Data centers in a box

by Andy Ormsby | 22 Apr 2008 | Permalink |

Nick Carr’s blog recently reported on the current trend to package servers in shipping containers.

In this case, Microsoft plan to put 220 (wow!) shipping containers into the first floor of a new data centre. The past reports I have seen on using shipping containers as a means of packaging up chunks of data center have focussed on the benefits of being able to drop them off in a car park. The idea of manoeuvring them into a building seems a little challenging, as does the thought of swapping one out when it needs replacing, but I’m sure it’s all good fun.

What problem is packing servers into shipping containers intended to solve? This is a new data center build, so it is not simply a means of quickly providing additional capacity for a data center that is bursting at the seams.

You may be as surprised at the answer as I was. NickCarr’s blog links to an interview with Michael Manos and Christian Belady.

Belady, one of the Microsoft guys, explained that “One of the things we like about them is we can take a bunch of servers and look at the output of that box and look at the power it draws.
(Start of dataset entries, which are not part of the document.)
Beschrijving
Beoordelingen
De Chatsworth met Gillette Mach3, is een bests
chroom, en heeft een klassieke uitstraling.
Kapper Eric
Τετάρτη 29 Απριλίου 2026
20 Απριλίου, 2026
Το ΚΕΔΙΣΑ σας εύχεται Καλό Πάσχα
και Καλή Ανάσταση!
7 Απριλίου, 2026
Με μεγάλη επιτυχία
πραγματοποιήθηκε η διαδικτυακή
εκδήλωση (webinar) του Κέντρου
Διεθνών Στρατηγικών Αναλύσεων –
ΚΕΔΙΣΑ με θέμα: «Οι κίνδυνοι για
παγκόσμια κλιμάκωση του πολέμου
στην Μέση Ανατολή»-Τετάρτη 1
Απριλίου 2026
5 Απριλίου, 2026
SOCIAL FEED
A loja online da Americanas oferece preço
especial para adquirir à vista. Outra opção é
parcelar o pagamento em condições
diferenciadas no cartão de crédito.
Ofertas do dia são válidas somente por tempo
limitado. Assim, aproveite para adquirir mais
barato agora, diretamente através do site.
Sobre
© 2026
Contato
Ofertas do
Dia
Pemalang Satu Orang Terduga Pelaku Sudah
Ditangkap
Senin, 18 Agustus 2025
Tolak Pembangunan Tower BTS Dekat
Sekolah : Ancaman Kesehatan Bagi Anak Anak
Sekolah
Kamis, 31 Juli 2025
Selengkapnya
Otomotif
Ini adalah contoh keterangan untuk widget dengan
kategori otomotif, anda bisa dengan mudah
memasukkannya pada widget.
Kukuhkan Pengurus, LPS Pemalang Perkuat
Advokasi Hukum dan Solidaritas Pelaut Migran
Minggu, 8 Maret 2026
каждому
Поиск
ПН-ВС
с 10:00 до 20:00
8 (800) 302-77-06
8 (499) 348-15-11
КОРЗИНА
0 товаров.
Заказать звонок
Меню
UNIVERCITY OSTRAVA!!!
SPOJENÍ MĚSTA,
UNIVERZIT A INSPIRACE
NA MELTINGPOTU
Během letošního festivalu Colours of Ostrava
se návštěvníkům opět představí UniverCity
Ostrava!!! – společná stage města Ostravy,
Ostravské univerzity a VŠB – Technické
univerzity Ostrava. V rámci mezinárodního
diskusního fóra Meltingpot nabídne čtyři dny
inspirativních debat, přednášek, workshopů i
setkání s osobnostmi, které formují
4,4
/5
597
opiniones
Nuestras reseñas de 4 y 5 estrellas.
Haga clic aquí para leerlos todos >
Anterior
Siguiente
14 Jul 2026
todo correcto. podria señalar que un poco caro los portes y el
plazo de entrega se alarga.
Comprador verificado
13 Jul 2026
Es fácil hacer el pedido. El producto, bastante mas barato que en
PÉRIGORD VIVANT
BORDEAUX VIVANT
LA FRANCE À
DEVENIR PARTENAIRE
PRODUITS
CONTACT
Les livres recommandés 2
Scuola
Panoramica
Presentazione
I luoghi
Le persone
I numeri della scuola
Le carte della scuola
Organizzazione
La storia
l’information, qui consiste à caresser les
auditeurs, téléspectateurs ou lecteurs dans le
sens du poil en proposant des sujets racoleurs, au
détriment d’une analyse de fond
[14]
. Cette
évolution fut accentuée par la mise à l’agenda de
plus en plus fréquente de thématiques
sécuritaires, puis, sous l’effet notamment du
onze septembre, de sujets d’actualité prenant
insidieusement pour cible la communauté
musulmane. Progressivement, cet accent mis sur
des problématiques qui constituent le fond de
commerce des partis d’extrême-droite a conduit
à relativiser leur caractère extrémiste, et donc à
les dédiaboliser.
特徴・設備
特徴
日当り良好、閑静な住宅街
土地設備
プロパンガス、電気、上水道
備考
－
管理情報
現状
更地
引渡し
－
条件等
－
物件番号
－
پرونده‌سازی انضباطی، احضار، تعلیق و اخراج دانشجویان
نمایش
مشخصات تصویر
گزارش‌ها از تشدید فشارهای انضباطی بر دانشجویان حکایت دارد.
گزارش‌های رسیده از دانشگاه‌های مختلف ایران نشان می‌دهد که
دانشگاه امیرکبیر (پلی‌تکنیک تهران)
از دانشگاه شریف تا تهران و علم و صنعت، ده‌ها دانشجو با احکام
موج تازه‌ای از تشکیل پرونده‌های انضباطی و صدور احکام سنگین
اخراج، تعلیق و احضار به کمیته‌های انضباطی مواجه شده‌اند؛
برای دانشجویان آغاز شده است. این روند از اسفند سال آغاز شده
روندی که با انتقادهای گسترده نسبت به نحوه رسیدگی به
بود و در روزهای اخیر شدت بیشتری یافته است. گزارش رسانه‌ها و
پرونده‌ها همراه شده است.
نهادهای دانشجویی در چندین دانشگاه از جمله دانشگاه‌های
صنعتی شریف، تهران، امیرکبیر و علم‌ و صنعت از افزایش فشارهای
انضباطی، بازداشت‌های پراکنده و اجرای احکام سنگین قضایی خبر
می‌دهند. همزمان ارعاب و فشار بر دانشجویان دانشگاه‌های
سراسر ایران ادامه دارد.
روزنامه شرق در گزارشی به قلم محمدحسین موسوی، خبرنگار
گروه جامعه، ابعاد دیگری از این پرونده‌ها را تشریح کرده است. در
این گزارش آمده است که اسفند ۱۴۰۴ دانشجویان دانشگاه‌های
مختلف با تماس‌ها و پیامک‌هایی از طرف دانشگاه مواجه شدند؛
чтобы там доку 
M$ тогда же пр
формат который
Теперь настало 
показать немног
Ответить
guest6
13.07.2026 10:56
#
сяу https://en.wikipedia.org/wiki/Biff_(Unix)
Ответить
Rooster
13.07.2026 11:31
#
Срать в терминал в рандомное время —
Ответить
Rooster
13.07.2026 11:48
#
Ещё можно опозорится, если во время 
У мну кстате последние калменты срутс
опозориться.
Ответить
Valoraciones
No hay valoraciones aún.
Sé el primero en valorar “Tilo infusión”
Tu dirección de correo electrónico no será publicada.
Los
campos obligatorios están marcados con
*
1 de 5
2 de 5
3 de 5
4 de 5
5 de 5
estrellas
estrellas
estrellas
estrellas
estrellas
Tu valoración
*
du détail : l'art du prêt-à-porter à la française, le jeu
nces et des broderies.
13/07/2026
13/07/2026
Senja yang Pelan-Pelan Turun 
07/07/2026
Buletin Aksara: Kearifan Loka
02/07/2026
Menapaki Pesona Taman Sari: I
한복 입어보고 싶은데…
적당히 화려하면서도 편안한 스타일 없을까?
At the end of the day, we can determine, “What is the IT productivity of that unit?”

To my mind, this is a pretty startling indictment of the current state of play in data centres. If you really have to put your servers into containers in order to be able to answer these kinds of questions, then you definitely have a problem.

As Martin McEvoy has already explained in an previous entry in this blog, not knowing what you have is a bad thing for lots of reasons, not least the possibliity of liability.

But is containerisation the solution? While it has its place, I am not quite convinced that people are ready to restructure their data center into a pile of shipping containers, presumably helpfully labelled “email”, “ERP”, “Website” and “HR”.